▸ **EXERCISE DESCRIPTION**: Output all entries exactly as they appear and skip the pictures.

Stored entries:
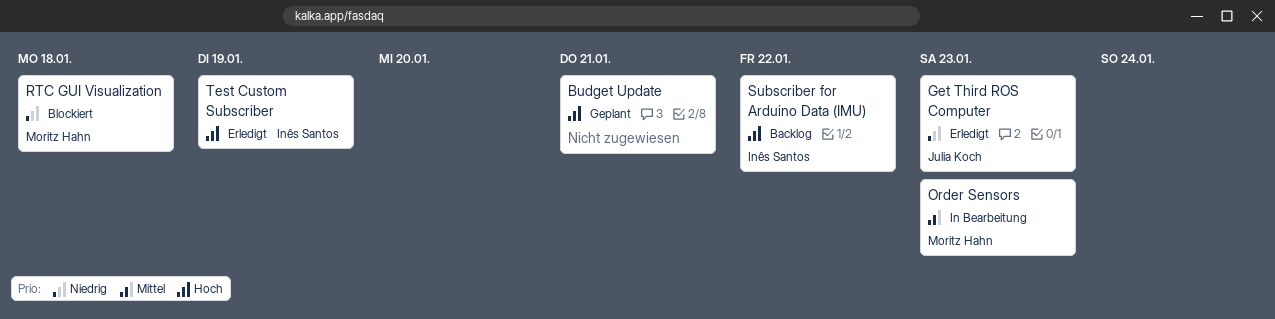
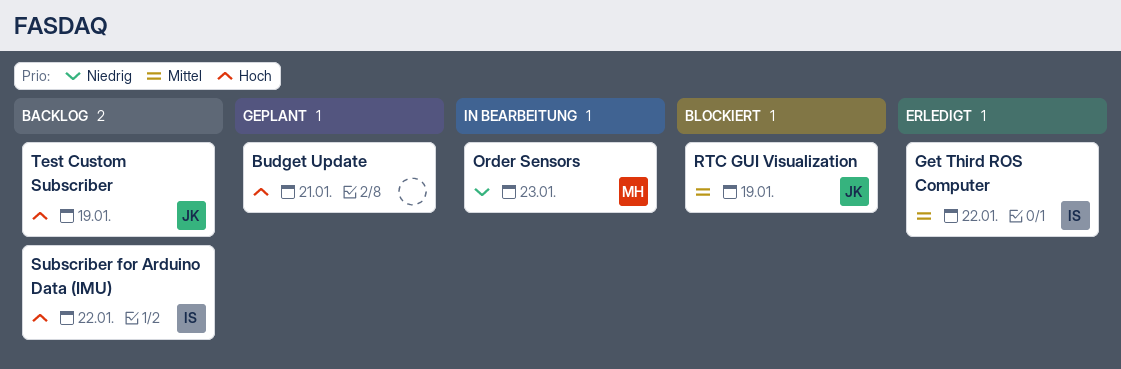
Get Third ROS Computer, owner: Julia Koch -> Inês Santos
Get Third ROS Computer, priority: Niedrig -> Mittel
Get Third ROS Computer, due: Jan 23 -> Jan 22
Order Sensors, priority: Mittel -> Niedrig
RTC GUI Visualization, owner: Moritz Hahn -> Julia Koch
RTC GUI Visualization, priority: Niedrig -> Mittel
RTC GUI Visualization, due: Jan 18 -> Jan 19
Test Custom Subscriber, status: Erledigt -> Backlog
Test Custom Subscriber, owner: Inês Santos -> Julia Koch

▸ **RESULT**:
Get Third ROS Computer, owner: Julia Koch -> Inês Santos
Get Third ROS Computer, priority: Niedrig -> Mittel
Get Third ROS Computer, due: Jan 23 -> Jan 22
Order Sensors, priority: Mittel -> Niedrig
RTC GUI Visualization, owner: Moritz Hahn -> Julia Koch
RTC GUI Visualization, priority: Niedrig -> Mittel
RTC GUI Visualization, due: Jan 18 -> Jan 19
Test Custom Subscriber, status: Erledigt -> Backlog
Test Custom Subscriber, owner: Inês Santos -> Julia Koch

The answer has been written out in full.